Rollback
Four mechanisms exist for rolling back, from fully automatic to fully manual.
1. Automatic (agent health checks)
When the agent applies a new generation, it runs the configured health checks (systemd units, HTTP endpoints, custom commands). If any check fails, the agent automatically:
- Rolls back to the previous generation (
switch-to-configuration switch) - Reports the failure to the control plane with
success: false - Includes the rollback reason in the report message
No operator action required. During a rollout, this failure report triggers the rollout’s health gate, which may pause or revert the entire rollout depending on --on-failure settings.
2. Rollout-level revert (on_failure = revert)
When a rollout is created with --on-failure revert and a later batch fails, the control plane reads each completed batch’s previous_generations map (captured at batch start) and sets each machine’s desired generation back to the store path it was running BEFORE the rollout started. This is per-machine - each host reverts to its own previous state, not a single shared generation. The rollout status becomes failed and agents pull the revert on their next poll (within ~5s due to poll_hint).
This is the correct rollback mechanism for heterogeneous fleets where each machine has a unique closure.
3. Manual via CLI (SSH mode)
nixfleet rollback is an SSH-only operation - it switches a single machine to a previous generation directly over SSH, bypassing the control plane.
# Rollback to the previous generation (reads from system-1-link on the target)
nixfleet rollback --host web-01 --ssh
# Rollback to a specific store path
nixfleet rollback --host web-01 --ssh --generation /nix/store/abc123-nixos-system
This runs switch-to-configuration switch on the target via SSH. Useful when the control plane is unreachable or during bootstrap before the agent is running.

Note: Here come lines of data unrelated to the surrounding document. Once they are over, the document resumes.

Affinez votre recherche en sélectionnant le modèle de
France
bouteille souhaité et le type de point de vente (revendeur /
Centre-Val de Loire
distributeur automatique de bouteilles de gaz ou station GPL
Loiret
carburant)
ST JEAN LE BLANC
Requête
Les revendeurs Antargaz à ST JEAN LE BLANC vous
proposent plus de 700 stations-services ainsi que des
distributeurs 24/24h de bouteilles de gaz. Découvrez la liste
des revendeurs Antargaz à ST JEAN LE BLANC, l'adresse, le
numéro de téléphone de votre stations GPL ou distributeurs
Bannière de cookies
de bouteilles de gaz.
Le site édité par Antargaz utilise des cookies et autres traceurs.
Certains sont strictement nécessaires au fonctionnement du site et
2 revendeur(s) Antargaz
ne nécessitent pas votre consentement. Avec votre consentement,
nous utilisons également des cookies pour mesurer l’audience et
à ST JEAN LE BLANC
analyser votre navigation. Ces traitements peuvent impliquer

For CP-driven rollback of a bad deploy discovered after health checks pass, deploy an older release:
git checkout <old-commit>
nixfleet release create --push-to ssh://root@cache
git checkout -
nixfleet deploy --release <old-id> --tags prod --wait
4. Manual via NixOS
Standard NixOS rollback mechanisms work regardless of NixFleet.
Command-line rollback
# On the target machine
sudo nixos-rebuild switch --rollback
# Or switch to a specific generation
sudo nix-env -p /nix/var/nix/profiles/system --switch-generation 42
sudo /nix/var/nix/profiles/system/bin/switch-to-configuration switch
Boot menu
systemd-boot lists previous generations at boot. Select an older entry to boot into a previous configuration. This is the last resort when SSH access is unavailable or the current generation fails to boot.
When to use which
| Scenario | Mechanism |
|---|---|
| Deployment health check fails | Automatic (agent rolls back per-machine) |
Mid-rollout batch failure with --on-failure revert | Automatic (CP reverts completed batches from per-machine previous_generations) |
| Bad deploy discovered after health checks pass | Create a release pointing at the old closures, nixfleet deploy --release <old> |
| Control plane is down | SSH rollback (nixfleet rollback --host <h> --ssh) or NixOS boot menu |
| Machine won’t boot | Boot menu (select previous generation) |
| Rollout affecting multiple machines | nixfleet rollout cancel + individual rollbacks if needed |